We are all asking questions right now, aren’t we? How will we make it? Can I survive? What will life look like next month much less next year?
Are we asking the ‘right’ questions? Are we thinking ‘big’ enough in these questions?
The questions I am asking myself are fear-based, focusing more on what this pandemic will take away and strip down.
But what if I shifted the narrative? What if I asked what will this time we are living through accelerate in my life?
I am terrified of it stripping me of my accumulations rather than asking another question, another way: will this accelerate what is most important and necessary in my life (and putting it at the service of others?).
Will it accelerate my calling, my hunger to serve, the stripping away of fear for greater freedom of both will and soul?
Will this pandemic – with all the social isolating and social distancing – leave us altered when we come out on the other side? Will social distancing and loss of touch and intimacy be permanent? Will I be more isolated and me-focused?
Or will I be more fiercely outward and other focused?
I know some of us have no time for such ponderings. And don’t think I am pondering these questions in a safe bubble of economic and emotional security. Since February 2020, my whole world has been stripped even without the pandemic.
In the last 65 days, this is what I am walking through sober and with God: my fiancée decided (with much introspection on her part) that she could not marry me nor be in any relationship right now; I resigned from a good-paying nonprofit job to relocate from Virginia to Kentucky to start a new social enterprise that the pandemic slammed the door on leaving me unemployed with no access to unemployment benefits because I resigned and no access to small business loans because of the newness of my incorporation; and with little in the bank, I moved back to Virginia where I am house sitting for 3 weeks with no other housing prospects in the pipeline as of this writing and only what is in my savings account to live on.

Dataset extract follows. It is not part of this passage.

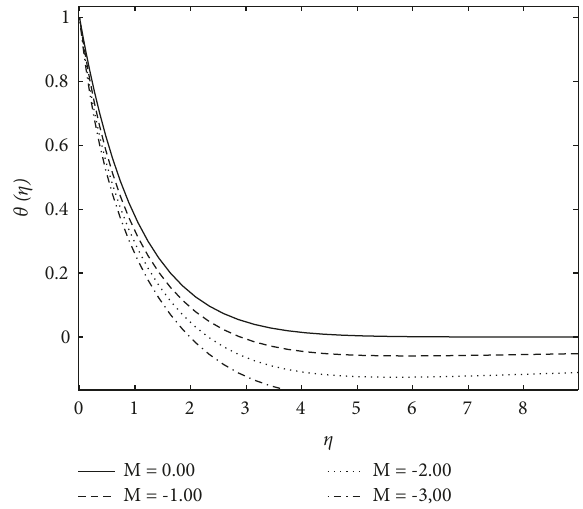
Figure 12: Change in the value of θ ( η ) for different values of M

I am NOT seeking sympathy or pity; others are suffering far worse than I. I am merely saying that my pondering the hunger for larger questions to be asked and answered is not taking place under the false security of wealth and security – far from it. This hunger to ask larger questions is coming from a place where God is always Present…on the edges and deep within.
For whether our theology or religion or belief system allows this to be true, God is present in and through all of this, and lovingly so. It is precisely this Infinite Love and Presence that allows me the chance to step back and use this time to learn to be more present, ask deeper questions, and learn to practice all the monastic readings I have covered over the last decades.
So, back to the questions. Are we asking the deeper questions? Are we asking the bigger questions?
Maybe we could simplify it down to this question: rather than ask what I am going to lose at this time, maybe I can ask what is going to accelerate? What good thing I am called to do will accelerate to the surface? What good thing have you secretly hungered to do that could come through crisply, beckoning you to let go and move, albeit slowly, in a different direction, a direction more intimately connected to Love and service?
It’s not always about the answers. Sometimes, my friends, it is all about the questions.